In New York, Secretary of State Colin Powell said he was certain the United States will move ahead on a new Security Council resolution ensuring a tough U.N. stand against Iraq to force the country to accept weapons inspections.
The Bush administration is still working to win congressional support.
In a letter to Bush released Monday, Rep. Ike Skelton, the senior Democrat on the House Armed Services Committee, raised numerous questions about the wisdom of launching a military operation.
"The case has not yet been fully made as to what the threat is, why military force is an appropriate way of addressing the threat, and why action must occur now," Skelton wrote. While stressing that he does not oppose the military option, he urged Bush not to "take the first step without considering the last."
This week, Rumsfeld is scheduled to testify in the Senate on the Iraqi threat. Next week he will travel to Europe for a NATO meeting at which the allies are to receive an intelligence briefing on Iraq.
In his remarks at the Pentagon on Monday, Rumsfeld said that late last year it was decided that U.S. and British pilots who fly almost daily over Iraq should change their flight patterns to avoid certain areas, Rumsfeld said.

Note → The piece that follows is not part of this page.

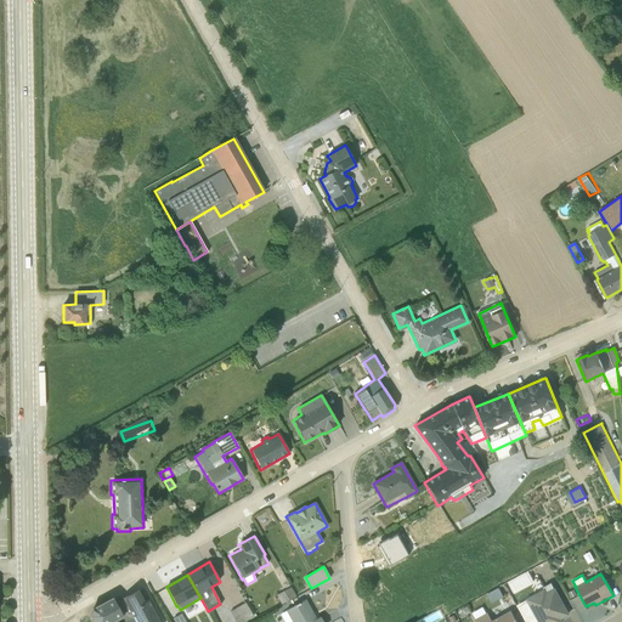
[(550,583),(542,588),(543,589),(525,600),(526,600),(516,605),(525,621),(561,621),(560,618),(569,614),(555,588),(554,589),(550,583)]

Although U.S. and British pilots do not always fire back when Iraq fires surface-to-air missiles or anti-aircraft artillery at them, the approach in years past was to respond by dropping bombs on the Iraqi missile launchers, anti-aircraft artillery emplacements or the radars used to cue them. Rumsfeld said that after he took office in 2001 he saw growing dangers and diminishing gains.
"It really did not make an awful lot of sense to be flying patterns that we were getting shot at if, in response, we were not doing any real damage that would make it worth putting pilots at risk," he said. The U.S. and British retaliatory strikes were "only marginally effective," he added.
Some months later Rumsfeld ordered that pilots switch their target priorities.
"Instead of going at the specific radar that was involved, which can easily be moved between the time a missile is fired and the time we're able to counterstrike, they're picking on targets that are still part of that continuum of air defense but that are not conveniently moved and can be struck readily," Marine Corps Gen. Peter Pace said in a joint appearance with Rumsfeld at the Pentagon.
This includes such things as communications sites, command centers and fiber-optic links.
Pace said recent strikes have "degraded the air defense capabilities" of Iraq, but Rumsfeld was less sanguine. Rumsfeld said the strikes have damaged Iraq's air defenses but it is not possible to say for sure whether they are being weakened faster than Iraq can rebuild and improve them.